Hat geklappt- im Prinzip.  Die Karte wird jetzt zwar gefunden, funzt aber net so wirklich.

In der Zwischenzeit habe ich mein Onboard-WLAN aktiviert. Das funzt jetzt imo und ich kann online gehen. Obwohl mir die Karte ja eigentlich lieber wäre, ist einfach besser.

Ich probiere aber trotzdem noch ein bisschen herum, vllt. klappt's ja doch noch.

Auf jeden Fall nochmals vielen Dank an ALLE!!!!


----------



## knerbel (24. Februar 2010)

Hallo Leute, ich habe es jetzt endlich mal zeitlich in die Reihe bekommen mir Windows 7 64bit zu installieren. Jetzt ist alles drauf und funktioniert prima, BIS auf mein W-Lan.
Ich habe eine W-Lan Karte von Level One und das W-Lan lief auf meinem alten Betriebssystem mit einer dazugehörigen Software.
Unter Windows 7 ist das nicht mehr notwendig, und man direkt verbinden...

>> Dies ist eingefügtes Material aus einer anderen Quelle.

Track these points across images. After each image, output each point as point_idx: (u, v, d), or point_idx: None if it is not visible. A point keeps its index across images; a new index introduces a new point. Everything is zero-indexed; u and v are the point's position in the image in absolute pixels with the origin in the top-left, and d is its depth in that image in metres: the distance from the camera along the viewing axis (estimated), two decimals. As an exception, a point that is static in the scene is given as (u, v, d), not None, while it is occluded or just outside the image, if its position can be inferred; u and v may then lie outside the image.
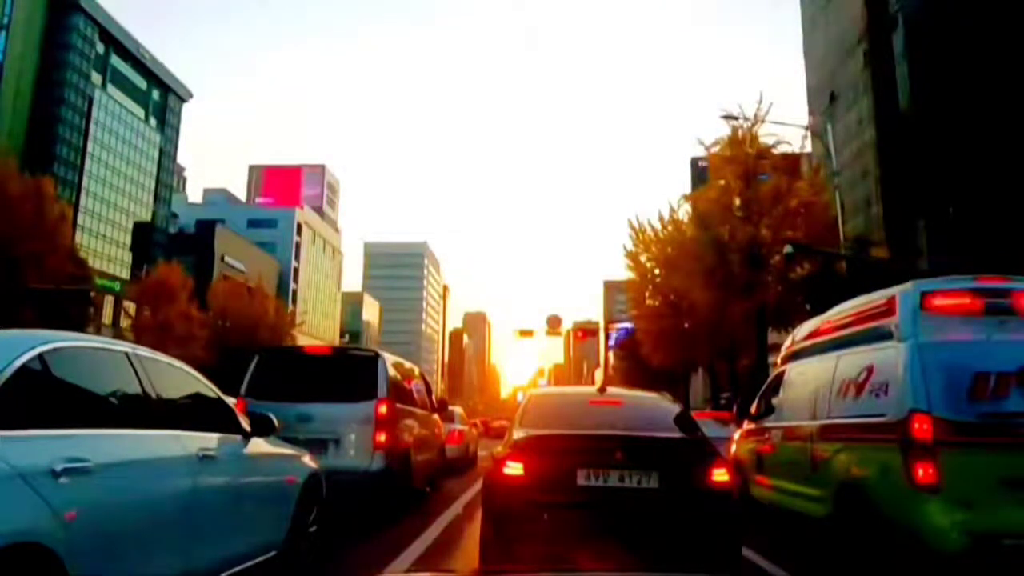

MEIN PROBLEM: Ich finde meine Drahtlosverbindung und kann auch meist direkt verbinden, aber das Netz ist sehr brüchig, es schwankt und die Konnektivität ist oftmals unterbrochen. Danach erneut zu verbinden ist meist nicht möglich.

Unter meinem alten Betriebssystem war das nie so.
Wer kann mir helfen???

Danke im Vorraus


----------



## Widowmaker_1 (24. Februar 2010)

Bei mir war das auch so ein Zirkus mit den W-lan karten!

Hatte eine Digitus 54mbit, die lief unter Vista64 ohne probs, (selbst erkannter treiber),
nach langem suchen, habe ich keinen passenden treiber gefunden, und auch keinen Universaltreiber.
War ein Marvell Chipsatz

Dann hatte ich vom Bruder eine Linksys W-lan karte eingebaut, das selbe in grün...
Auch Universaltreiber liefen nicht richtig,

Dann vom Couseng eine Longshine karte eingebaut, hat win7 erkannt und den passenden treiber installiert,hab mich erst voll gefreut,
aber dann das selbe wie bei dir, schwacher und kein stabilder empfang.

Dann wurde ich sauer und hatte langsam die schnautze voll.

Ende vom lied ich fuhr in ein PC geschäft und habe mir dort eine 300mbit karte von ASUS gekauft, der händer versicherte mir das die unter Win7 64bit läuft.
Und das tut sie auch ohne zicken. 

Finde es aber nicht schön von den Herstellern das die so mit den 64Bit Treibern Schlampen, wenn die Karten noch nicht alt sind und teilweise noch aktuell so verkauft werden.
Schlechter Support


----------



## knerbel (25. Februar 2010)

Da gebe ich dir vollkommen recht. Du hast dann quasi nur die Asus Karte geholt und dann funktionierte es einwandfrei...
War an der Karte ein Kabel mit Antenne oder ein Plastikantenne? Und wieviel kostete die Asus 300mbit Karte?
sz


----------